L'ancien footballeur Chris Kamara, un des ambassadeurs de la campagne antiracisme Kick it out, explose sur Sky Sports (article en anglais) : "Trop, c'est trop. Blatter a dépassé les bornes cette fois-ci. Il doit démissionner. Il dit que des joueurs profèrent des insultes racistes dans le feu de l'action. Mais on ne peut pas faire comme si rien ne s'était passé grâce à une poignée de main." Le joueur anglais Rio Ferdinand, dont le frère accuse l'international et capitaine de Chelsea John Terry de l'avoir insulté (article en anglais) pour sa couleur de peau, a aussi réagi sur son compte Twitter : "Sepp Blatter, vos propos sur le racisme sont tellement condescendants que c'en est ridicule. Devons-nous serrer la main aux supporters qui crient des chants racistes à la fin du match ?" L'ancien attaquant de Liverpool Stan Collymore appelle lui aussi à la démission de Blatter. Même les dirigeants du foot anglais veulent marquer le coup (articles en anglais).

Un dinosaure du foot

"Au mieux, c'est naïf, au pire, c'est un déni de réalité", a estimé le président de l'ONG Football Against Racism in Europe (Fare). Pour le quotidien britannique The Daily Telegraph, les idées de Sepp Blatter sur le racisme sont "préhistoriques" (articles en anglais).

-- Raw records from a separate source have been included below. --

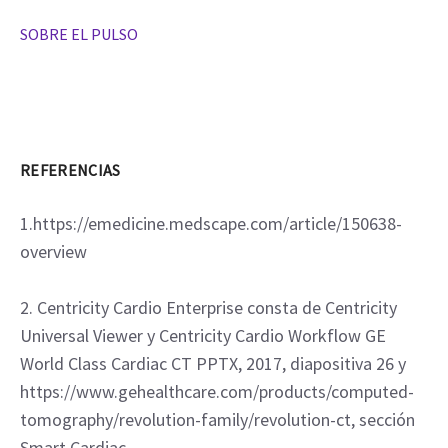
SOBRE EL PULSO
REFERENCIAS
1.https://emedicine.medscape.com/article/150638-
overview
2. Centricity Cardio Enterprise consta de Centricity
Universal Viewer y Centricity Cardio Workflow GE
World Class Cardiac CT PPTX, 2017, diapositiva 26 y
https://www.gehealthcare.com/products/computed-
tomography/revolution-family/revolution-ct, sección
Smart Cardiac.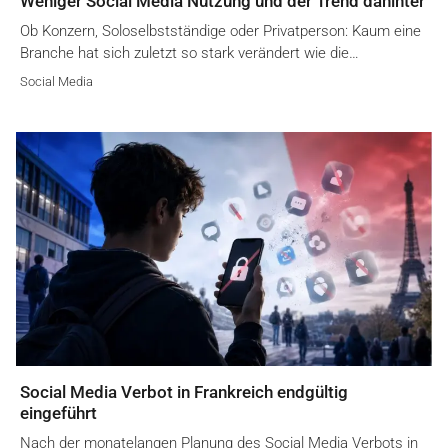
Weniger Social Media Nutzung und der Trend dahinter
Ob Konzern, Soloselbstständige oder Privatperson: Kaum eine
Branche hat sich zuletzt so stark verändert wie die…
Social Media
Social Media Verbot in Frankreich endgültig
eingeführt
Nach der monatelangen Planung des Social Media Verbots in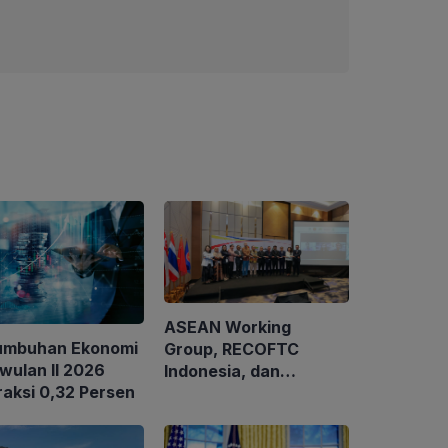
ASEAN Working
umbuhan Ekonomi
Group, RECOFTC
iwulan II 2026
Indonesia, dan
raksi 0,32 Persen
ClientEarth Gelar
Lokakarya Regional
untuk Memperkuat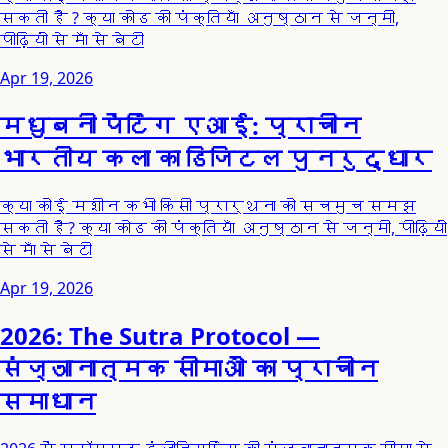
सकती है ? क्या कोड की पंक्तियाँ अनुष्ठान से जन्मी,
पीढ़ियों से माँ से बेटी
Apr 19, 2026
मधुबनी पेंटिंग एआई: प्राचीन
भारतीय कला का डिजिटल पुनरुद्धार
क्या कोई मशीन कभी किसी प्रार्थना को सचमुच समझ
सकती है? क्या कोड की पंक्तियाँ अनुष्ठान से जन्मी, पीढ़ियों
से माँ से बेटी
Apr 19, 2026
2026: The Sutra Protocol —
संज्ञानात्मक सीमाओं का प्राचीन
समाधान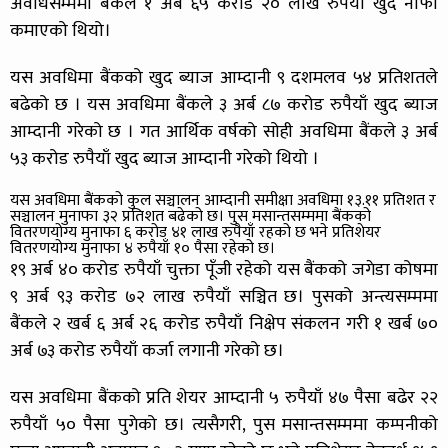
अवधिसम्ममा बैंकले १ अर्ब ६५ करोड २० लाख रुपैयाँ खुद नाफा
कमाएको थियो।
यस अवधिमा बैंकको खुद ब्याज आम्दानी ९ दशमलव ५४ प्रतिशतले
बढेको छ । यस अवधिमा बैंकले ३ अर्ब ८७ करोड रुपैयाँ खुद ब्याज
आम्दानी गरेको छ । गत आर्थिक वर्षको सोही अवधिमा बैंकले ३ अर्ब
५३ करोड रुपैयाँ खुद ब्याज आम्दानी गरेको थियो ।
यस अवधिमा बैंकको कुल सञ्चालन आम्दानी समीक्षा अवधिमा १३.११ प्रतिशत र
सञ्चालन मुनाफा ३२ प्रतिशत बढेको छ। पुस मसान्तसम्ममा बैंकको
वितरणयोग्य मुनाफा ६ करोड ४१ लाख रुपैयाँ रहको छ भने प्रतिशेयर
वितरणयोग्य मुनाफा ४ रुपैयाँ १० पैसा रहेको छ।
१९ अर्ब ४० करोड रुपैयाँ चुक्ता पूँजी रहेको यस बैंकको जगेडा कोषमा
९ अर्ब ९३ करोड ७२ लाख रुपैयाँ सञ्चित छ। पुसको अन्त्यसम्ममा
बैंकले २ खर्ब ६ अर्ब २६ करोड रुपैयाँ निक्षेप संकलन गरी १ खर्ब ७०
अर्ब ७३ करोड रुपैयाँ कर्जा लगानी गरेको छ।
यस अवधिमा बैंकको प्रति शेयर आम्दानी ५ रुपैयाँ ४७ पैसा बढेर २२
रुपैयाँ ५० पैसा पुगेको छ। त्यसैगरी, पुस मसान्तसम्ममा कम्पनीको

Il faut reconnaître que la Fifa a fait de gros efforts de sensibilisation contre le racisme. Cela ne l'a pas empêchée de fermer les yeux sur cette question (article en anglais), en particulier quand il s'est agi de donner la Coupe du monde 2018 à la Russie, où les joueurs noirs sont conspués où qu'ils jouent. Le problème n'est pas circonscrit à ce pays : ponctuellement, des fans jettent des bananes aux joueurs de couleur (article en anglais), imitent des cris de singe ou mettent des banderoles "un Noir ne peut pas être italien" (article en anglais) dans les tribunes. Sans parler des remarques ou insultes de joueurs et d'entraîneurs. Le site spécialisé Bleacher Report en a dénombré douze (article en anglais) mettant en cause des acteurs majeurs du foot ces quinze dernières années.

Le jour-même de l'interview, la fédération anglaise a annoncé qu'elle lançait une procédure contre l'attaquant de Liverpool Luis Suarez, soupçonné de propos déplacés envers le défenseur de Manchester United Patrice Evra, le 15 octobre dernier. "Il y a des caméras. Vous pouvez le voir me dire un certain mot au moins dix fois. Il n’y a pas de place pour ça en 2011", avait déclaré Evra à la fin du match. Le décalage des deux actualités n'est clairement pas à l'avantage de la Fifa.